The breeds which were crossed are uncertain, but it’s widely speculated species such as Faverolles and Langshans were used. French Marans come in Salmon, Golden Cuckoo, Brown red, Blue Copper, Birchen, etc.
French Marans have short and non-fluffy feathers. Their shoulders are carried high, and their bodies are strong and broad. Their earlobes and wattles are red, while their combs have sharp edges.
They have short wings, large breasts, and horn-colored beaks. Their appearance and carriage portray them as strong birds. The roosters weigh 8 pounds while the hens, 6.5 pounds. The chicks always have different patterns and colors.
There aren’t naturally broody, even though you might find some exceptions in your flock. They’re famous for laying big, deep-brown eggs. French Marans start laying eggs right from 6 months. Sometimes, they can begin as early as 5 months old.

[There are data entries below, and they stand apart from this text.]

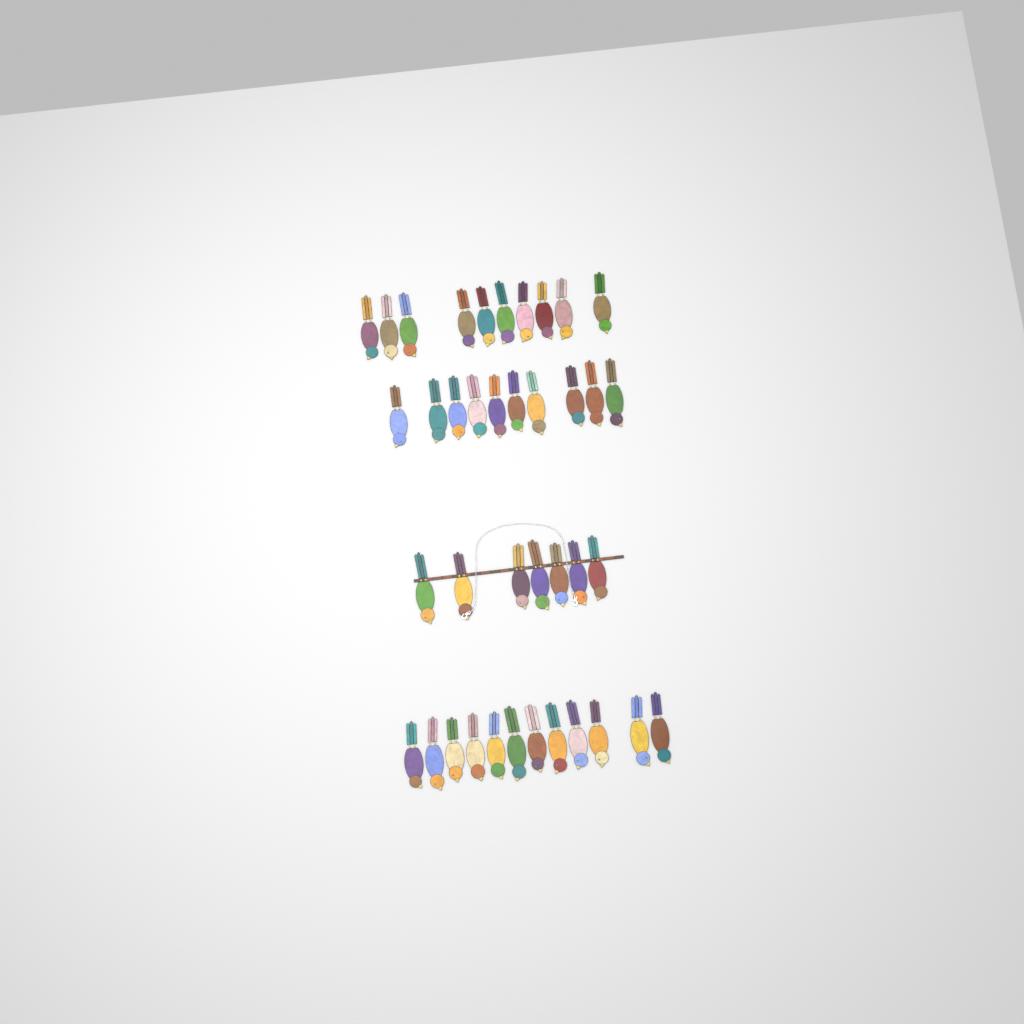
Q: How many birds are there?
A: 39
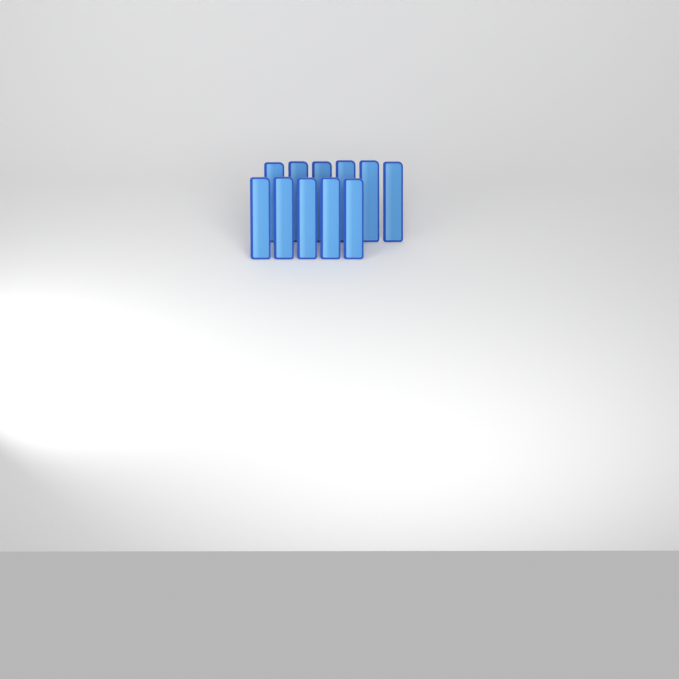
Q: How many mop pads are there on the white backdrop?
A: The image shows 11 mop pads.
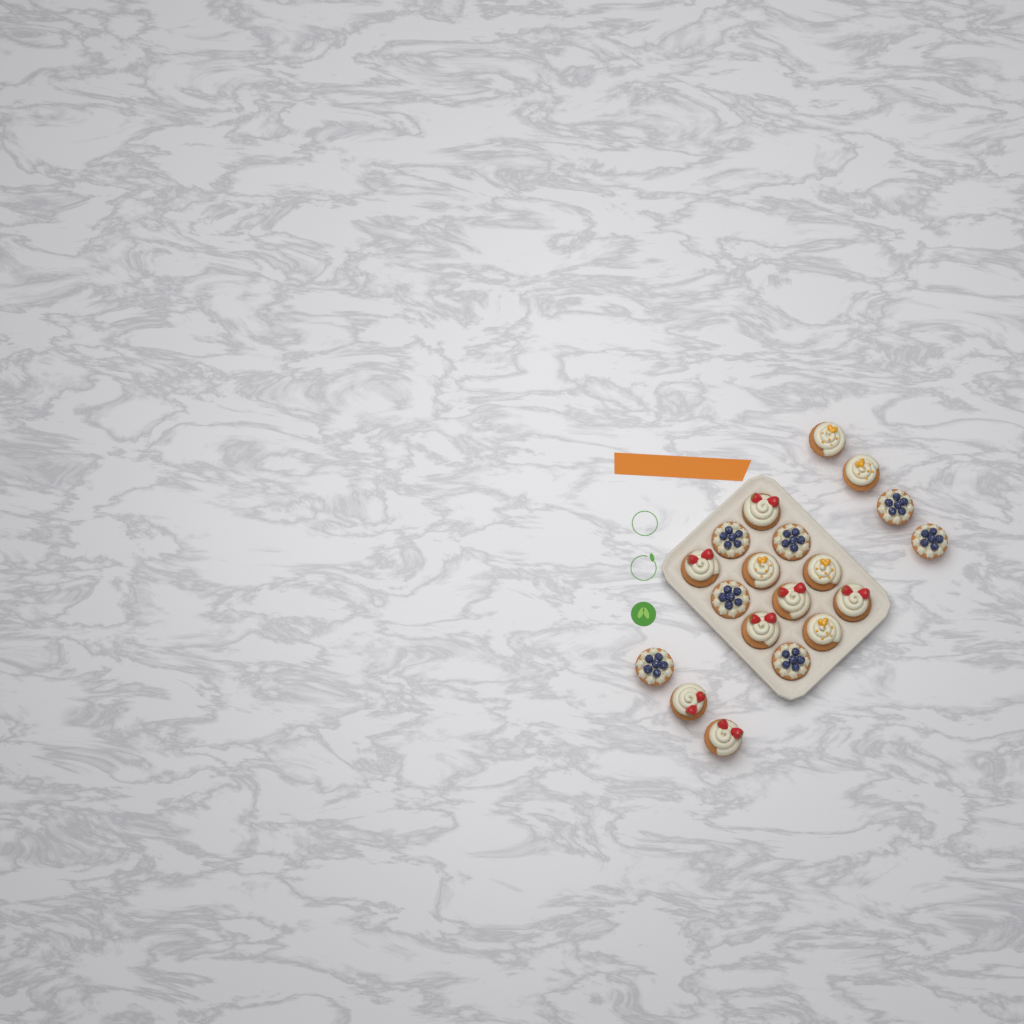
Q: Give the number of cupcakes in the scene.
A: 19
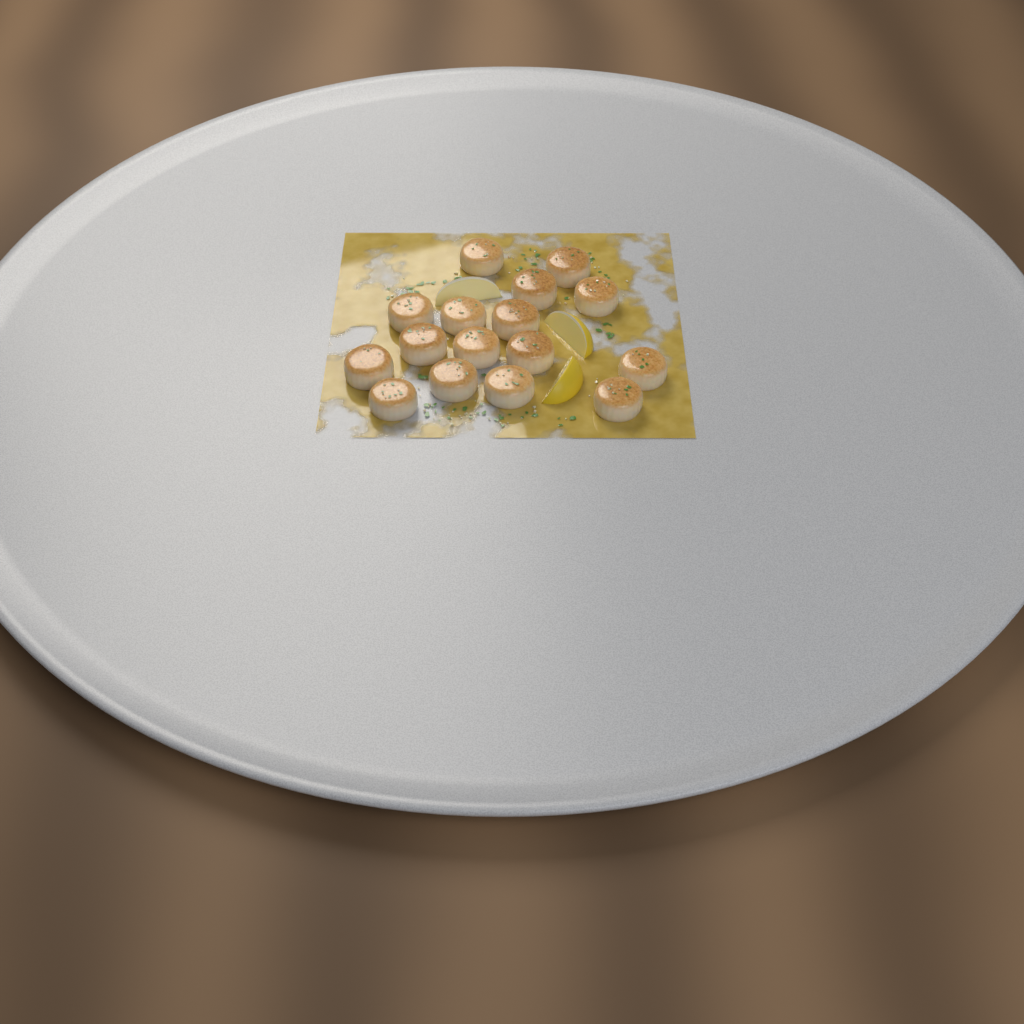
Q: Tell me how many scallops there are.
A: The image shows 16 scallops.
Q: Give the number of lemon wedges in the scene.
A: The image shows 3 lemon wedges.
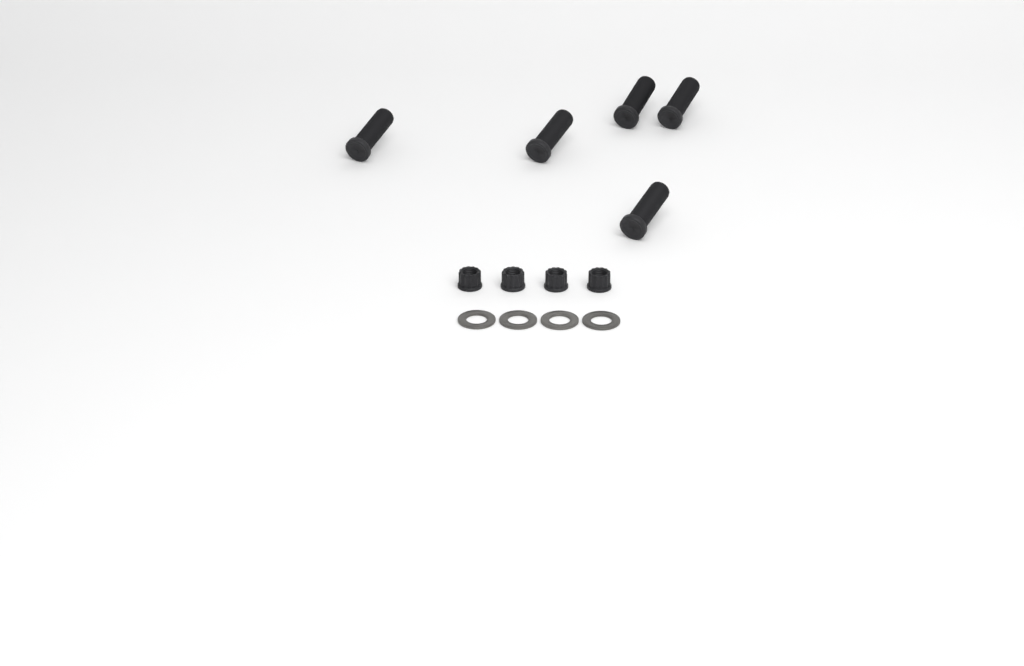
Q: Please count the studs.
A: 5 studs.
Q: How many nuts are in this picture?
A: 4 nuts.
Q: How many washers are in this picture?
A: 4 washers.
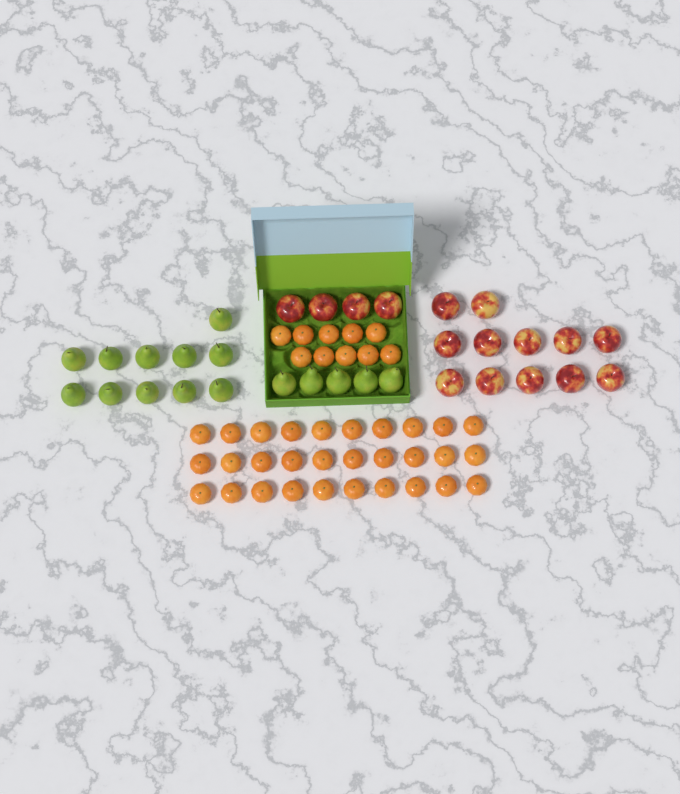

They’re great foragers, and you’ll find them running through your backyard often. Their personalities vary. Some are friendly but not noisy nor docile. They love human contact but resist handling it sometimes.
On the other hand, some are flighty and docile. If you want your French Marans to be healthy and happy, allow them to forage often. They do well in a mixed flock and will be very assertive if need be.
They’re prone to frostbites, so you want to protect some parts of their bodies, such as their combs, earlobes, etc. Also, you should inspect their feathered feet regularly to prevent pests from living there. If you’re raising French Marans for meat, you’d have to spend lots of resources on them. They take longer to mature enough to be eaten; however, their meat is delicious.
7. Belgian d’Uccles
Belgian d’Uccles are feathered-feet bantam chickens that were first bred in Uccle, Belgian in the 1900s by Michel Van Gelder. Their breeders put them in poultry shows which made this chicken breed popular. The American Poultry Association recognized them in 1914.
Both the roosters and hens have bearded faces and fully-feathered legs and feet. Belgian d’Uccles are usually confused with other chicken breeds like Booted Bantams, etc., but there are significant differences between these breeds.
They have broad chests and small backlines, and their bodies are V-shaped, unlike other chicken breeds. They hold themselves high, which makes their appearance impressive. As such, they’re nicknamed “living flowers of our garden.”
Aggressiveness isn’t in the nature of Belgian d’Uccles. Both the roosters and hens are very calm and friendly. Even interaction between one another is limited, especially when each chicken has enough to eat and drink.
They respond well to human contact. However, because they are small-sized, they’re likely to be bullied by other more aggressive chickens. They’re active and love to free-range. As such, it’s essential that you closely examine the breeds you’ll be introducing into their flock.
To be on the safe side, you can mix them with docile chickens. Belgian d’Uccles are naturally broody but don’t lay many eggs. You might barely get up to 120 eggs per year from each. They pay attention to their chicks, which increases the chicks ‘ survival rates.
As common to other chickens, Belgian d’Uccles are prone to poultry diseases such as Marek’s disease. If you’re raising them with different chicken breeds, provide them food and water separately.
Due to their size, they’re low on the chickens’ pecking order and might not get the chance to eat and drink as they should. Ensure you provide dust bathing spaces for them to prevent parasites from living in their feathers.
While raising chicken breeds with feathered feet makes your flock more colorful, they require special attention and care. The high amount of feathers make them susceptible to parasites like mites, ticks, etc., so you have to trim the feathers regularly and ensure they’re not wet. This way, they’ll be healthier and live longer.